All the suggestions for internet security only secures me from being able to access all the many technological facets of life! Suggestions: use numbers and letters. Don’t use the same password for everything. Write it down in a book, and don’t keep all your passwords in same book. Online safety is important for your children. Don’t use your children’s names, birthdates or phone numbers, but use something you will remember.

Not only do I have to keep up with my personal and work life passwords, I have to keep up with my kids. Game log-in, settings, parental controls, etc.

My sister keeps a “super-secret password” book. Her daughter is 11 and plays Sims. It is important to her because she must walk her virtual dog, water the grass, among many other chores to keep her in good standing. Apparently, she needs the password to log in, and the “super-secret password” book is “in a safe place.” A disastrous situation!

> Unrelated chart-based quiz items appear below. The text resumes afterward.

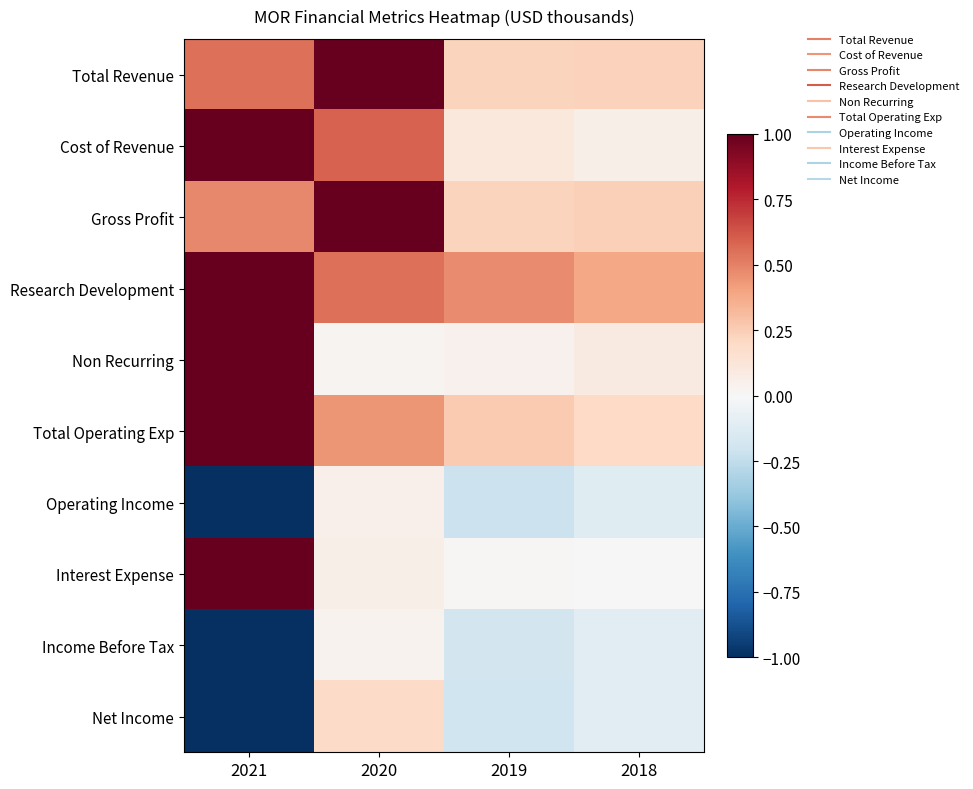

Reading left to right, extract all data points from this chart.

Total Revenue: 2021=0.5	2020=1.0	2019=0.2	2018=0.2
Cost of Revenue: 2021=1.0	2020=0.6	2019=0.1	2018=0.1
Gross Profit: 2021=0.5	2020=1.0	2019=0.2	2018=0.2
Research Development: 2021=1.0	2020=0.6	2019=0.5	2018=0.4
Non Recurring: 2021=1.0	2020=0.0	2019=0.0	2018=0.1
Total Operating Exp: 2021=1.0	2020=0.4	2019=0.3	2018=0.2
Operating Income: 2021=-1.0	2020=0.1	2019=-0.2	2018=-0.1
Interest Expense: 2021=1.0	2020=0.1	2019=0.0	2018=0.0
Income Before Tax: 2021=-1.0	2020=0.0	2019=-0.2	2018=-0.1
Net Income: 2021=-1.0	2020=0.2	2019=-0.2	2018=-0.1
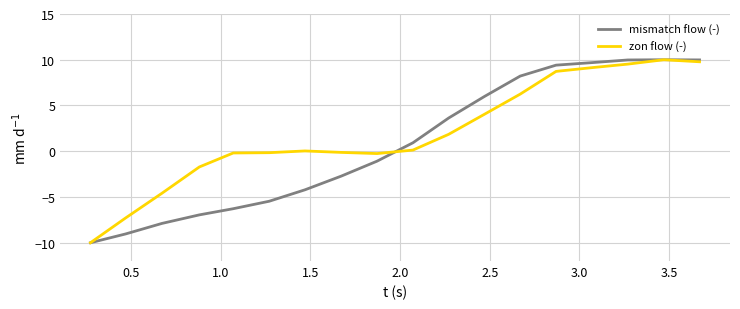

What is the minimum value shown in the chart?

-10.0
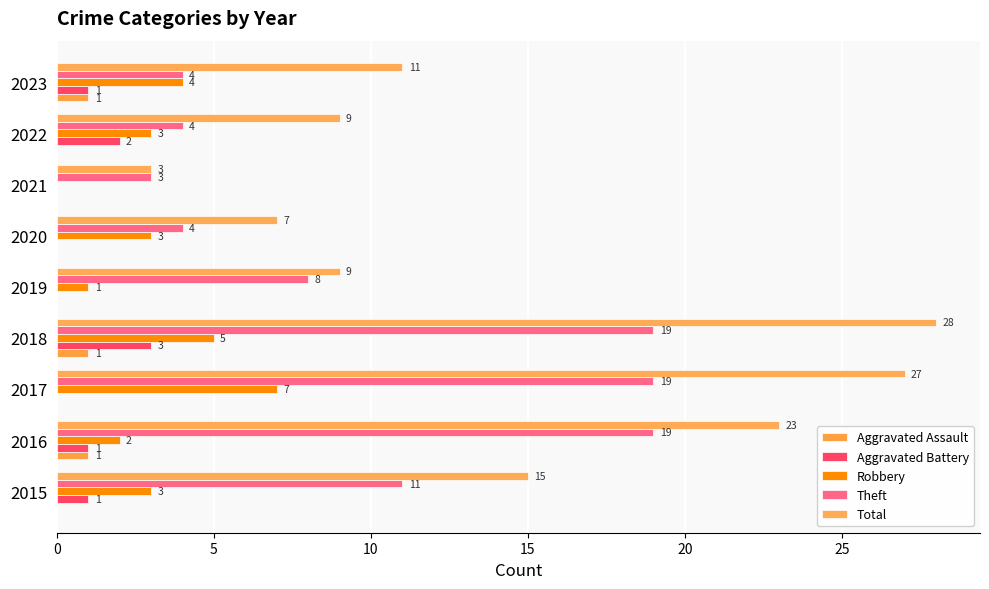

How many positive values does the Aggravated Assault series have?

3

My latest incident happened while my son was traveling with his father, and attempted to perform an update to his iPhone 6. Apparently this locked him out and he needed the Apple ID and password to get into his phone. OK, sure! Here you go, son! Easy! Nope. Didn’t work. I had created an apple ID for him, so no problem. I gave him his account info. Nope. Didn’t work.

On the phone with Apple for longer than I ever wanted and looking at my account online, it is quite obvious I own this phone. I’ve had it for three years now. They inform me they cannot help me obtain any account information. I have to get a receipt from the store where I purchased the phone and prove I bought it. Wait…what?

“You’re APPLE – can’t you access my account and see that I’ve had this phone since its birth?”

I go to a Verizon store where I “think” I purchased it. An hour later they have no way to access receipts that far back. Wait. What? “You’re Verizon – don’t you have records for every move I make with my Apple phone? You sure give my info to every other marketing organization on the planet!”

So, five days later, I explain to my son I can’t get the information to unlock his phone and I will have to research my bills.

“Oh. It works now, Mom.”

Wait. What?

“I turned it off and back on and now it’s unlocked.”

My time is just Apple time or Verizon time, or “password reset” e-mails. “Mom – can you approve this?” or parental control code, user ID, secret question answers, and remembering my paternal grandfather’s brother’s name, in all lower case with a special character.

Meanwhile, back at my friend’s house, all the kids are jumping on the trampoline outside, entertained without a password.